The more closely we approach something, the more strongly we feel the pull of its gravity. That is the famous “Inverse Square Law” of physics—halve the distance and the force of gravity quadruples. The Moon’s orbit around the earth is not perfectly circular. Like most astronomical orbits, it follows an ellipse, sometimes closer, sometimes farther from the Earth. This means that the strength of the Moon’s tug on the barycenter varies over the Moon’s monthly orbit. The effect is that the barycenter is basically made even more jittery.
Furthermore, the Sun’s massive gravity is also part of the equation. As we learned earlier, the Moon’s orbital plane around the Earth is not “flat” relative to the plane of the Earth’s orbit around the Sun—it is tilted by about five degrees. So sometimes the tug of the Sun’s gravity is “down.” Other times it is “up.” The effect is to add a further jiggle to the Moon’s orbit.
One can take all of these factors into account, and see that the actual moment-to-moment position of the lunar nodes is quite twitchy. Essentially that is how the true node is calculated—although in reality most astrological computer do not take all of these effects fully into account. Even the “true” node is not really true. The bottom line is the calculated true node’s motion is eccentric. It can even sometimes go briefly Direct.

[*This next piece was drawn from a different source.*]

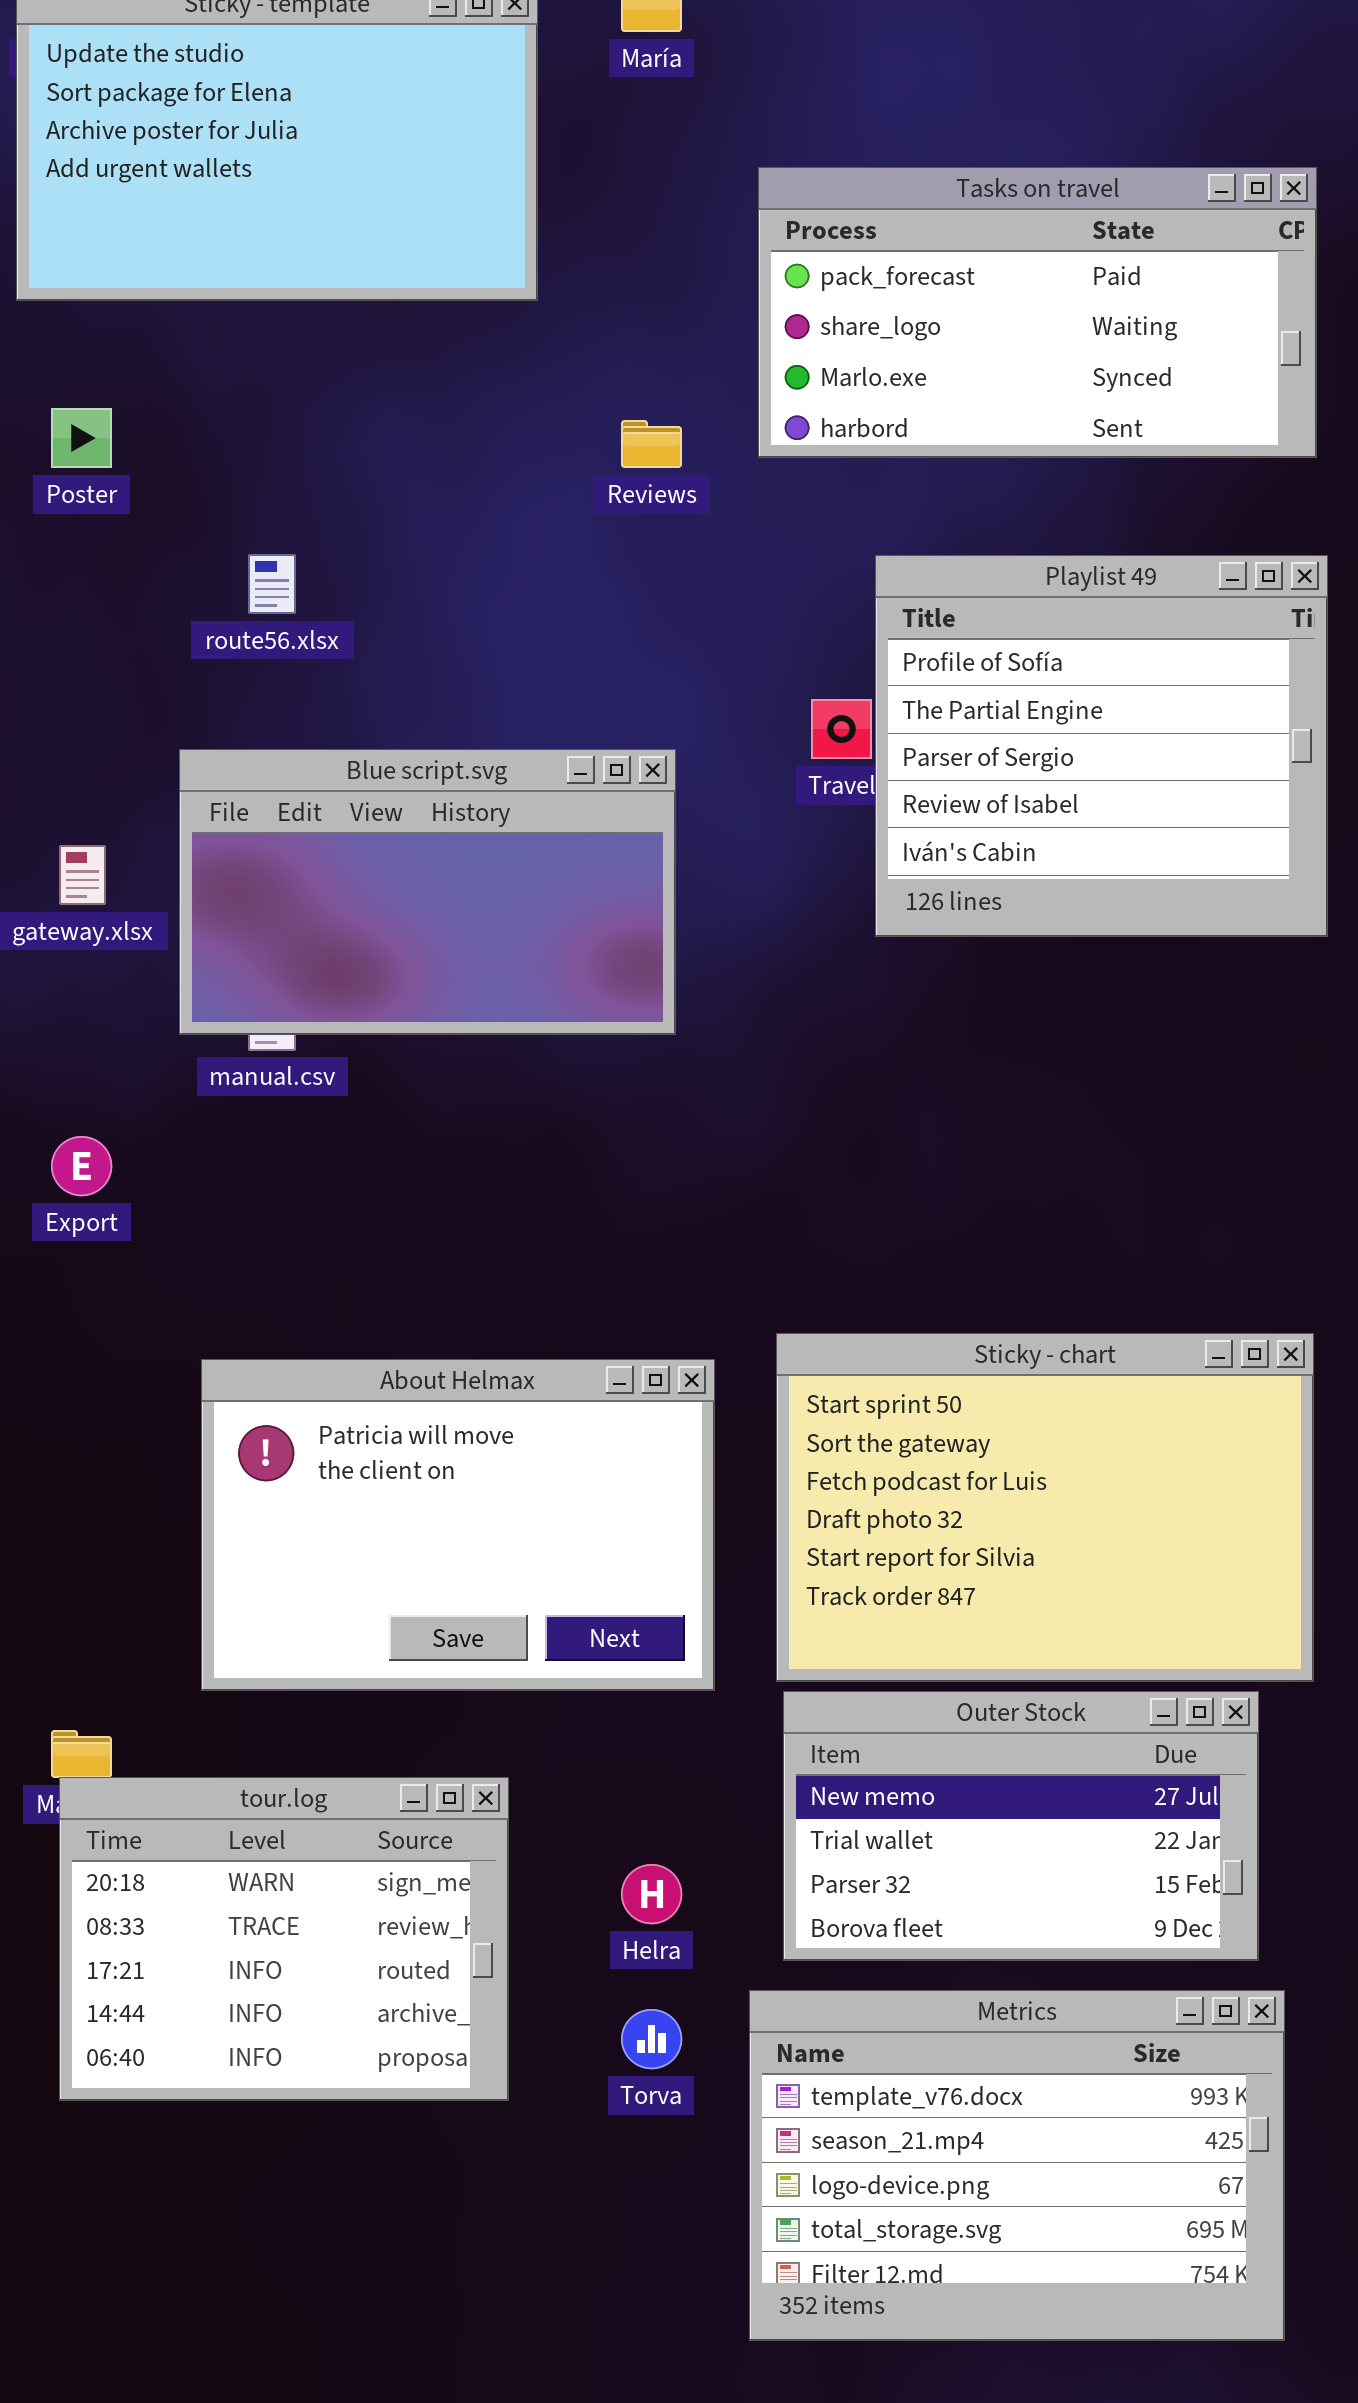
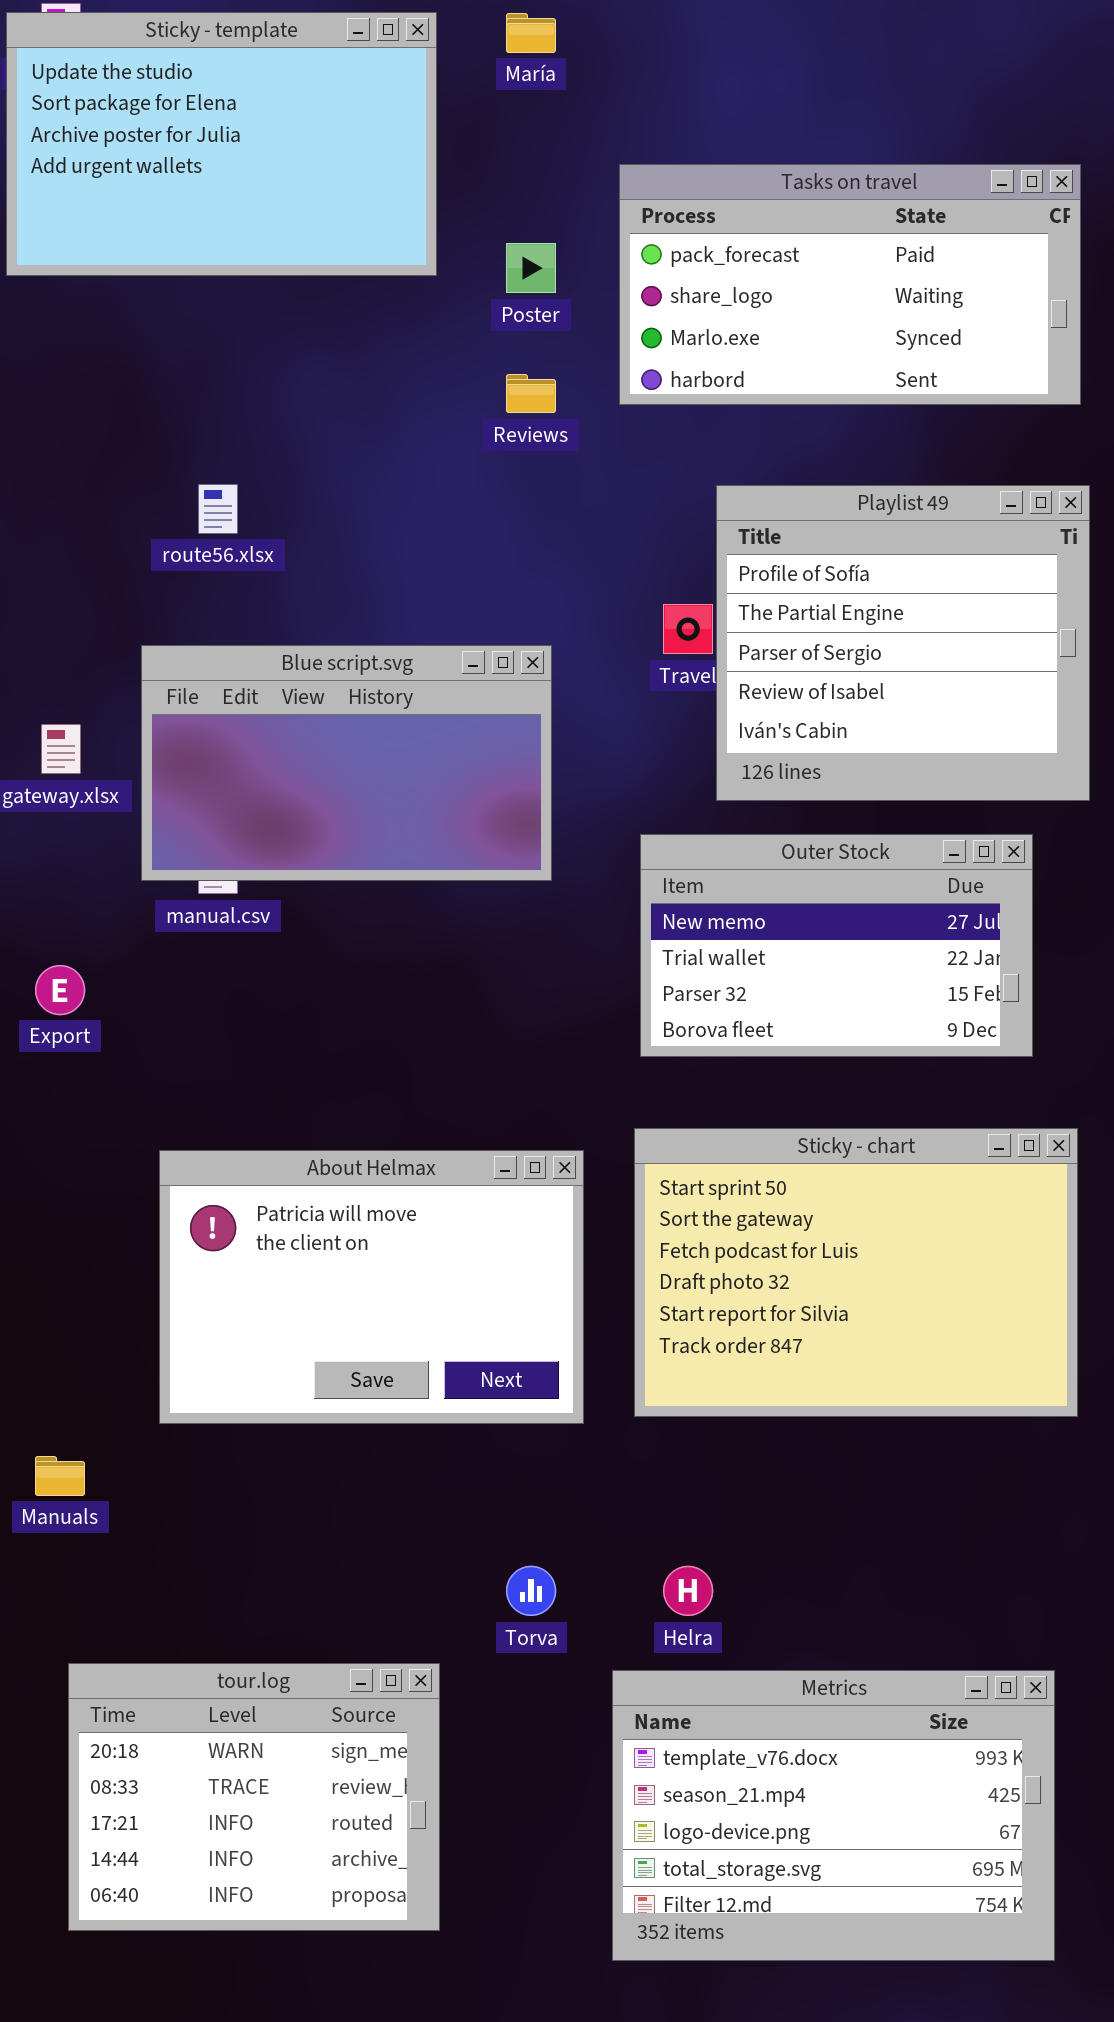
Poster: [51,408,112,468] -> [506,243,556,293], moved
Outer Stock: [783,1691,1259,1961] -> [640,834,1033,1057], moved
tour.log: [59,1777,509,2101] -> [68,1663,440,1931], moved
Helra: [621,1864,682,1924] -> [663,1566,713,1616], moved
Torva: [621,2009,682,2069] -> [506,1566,556,1616], moved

The mean node assumes the simpler view: that the Moon orbits the center of the Earth. The effect is to smooth everything out a bit.
As I mentioned earlier, the difference between the position of the mean and the true node is always slight, and thus generally inconsequential for our purposes.

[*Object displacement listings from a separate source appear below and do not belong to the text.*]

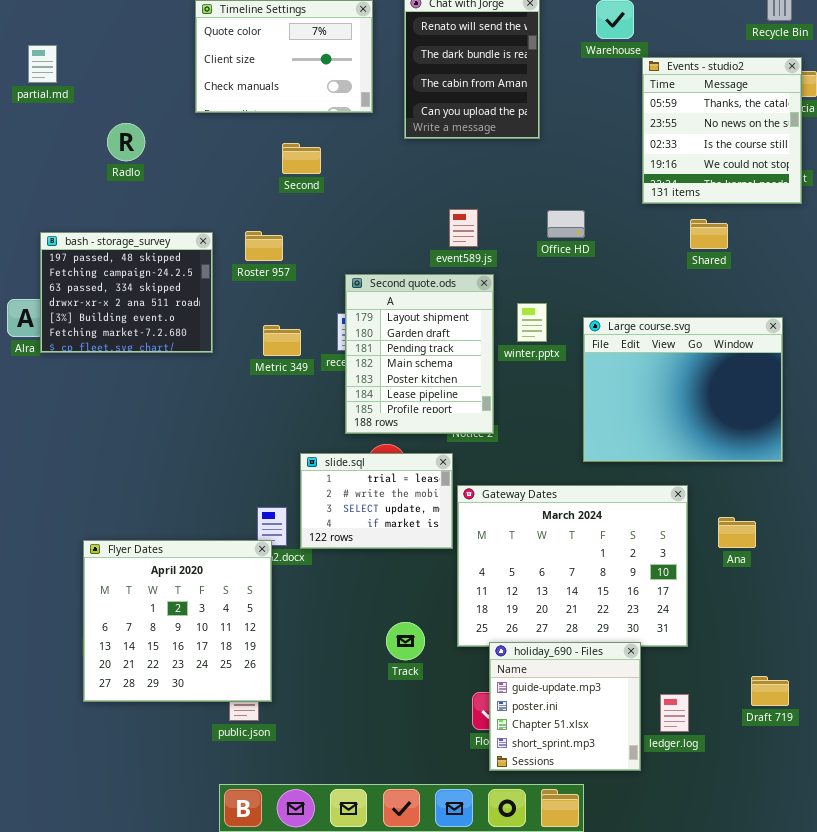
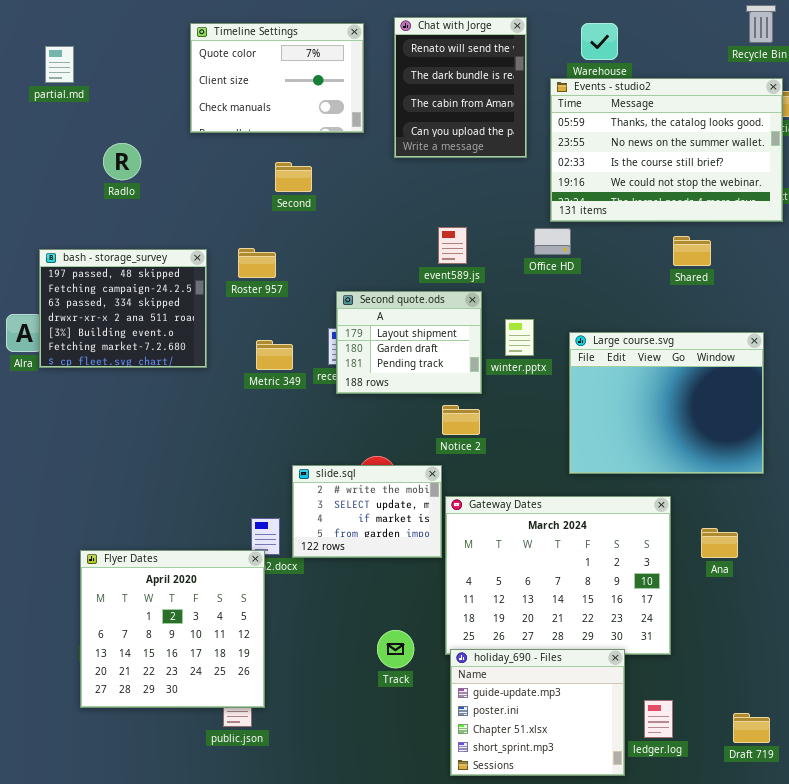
partial.md: [28,45,57,83] -> [45,46,74,83], moved
Events - studio2: [642,57,802,204] -> [550,78,783,222], resized
Second quote.ods: [345,274,494,434] -> [336,291,482,394], resized
slide.sql: [300,453,453,549] -> [292,465,442,558], scrolled down 1 row
holiday_690 - Files: [489,642,641,771] -> [450,649,625,776], resized
Draft 719: [751,676,789,706] -> [733,713,770,743], moved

I would never be dogmatic about it, but I work with the mean node myself. My reasons are practical more than theoretical. Here is what I have learned and experienced. Occasionally, someone sits with me who has the mean and true nodes separated, as is typical, by a distance of only a degree or so. But for this person that difference is enough to put the two nodes in different signs. Maybe the mean lunar south node is in 29EII 37' and the true one is in 0Ea 43', for example. I view such people as precious—or at least as excellent lab rats! When I was trying to sort all this out I have told such people both of the possible karmic stories and asked them which one felt right. I also compared the two versions with my subjective impressions of them as individuals and with the shapes of their outward lives. Far more valuable than any technical astronomical argument, these human truths are astrology’s Supreme Court.
For me, more often than not, it is the mean lunar node that has carried the day.
See what works best for you.
First, do not apply this test to differences between true and mean nodal house positions. House cusps are inherently a little more blurry than sign cusps—they “flow” a bit more, like seasons changing, while sign cusps tend to operate with more distinct “clicks,” like television channels. A great bugaboo in astrology is the accuracy of someone’s birth time. Even a small error there can throw house cusps off enough to make them dubious for our purposes here. So, if the true node makes better personal sense to you than the mean one in terms of its house position—well, you are probably right about which house the node occupies, but my first guess would be that your birth time is off by a minute or two.
Second, in exploring the distinctions between mean and true nodes, avoid the temptation to look at only one or two charts. Half of the truly dumb ideas in astrology have arisen that way. “My best friend has Jupiter in her first house and she loves cats. Therefore Jupiter in the first house means you love cats.”
We need to cast our nets more widely to see reliable patterns, and it is in those patterns that we mine the alchemical gold.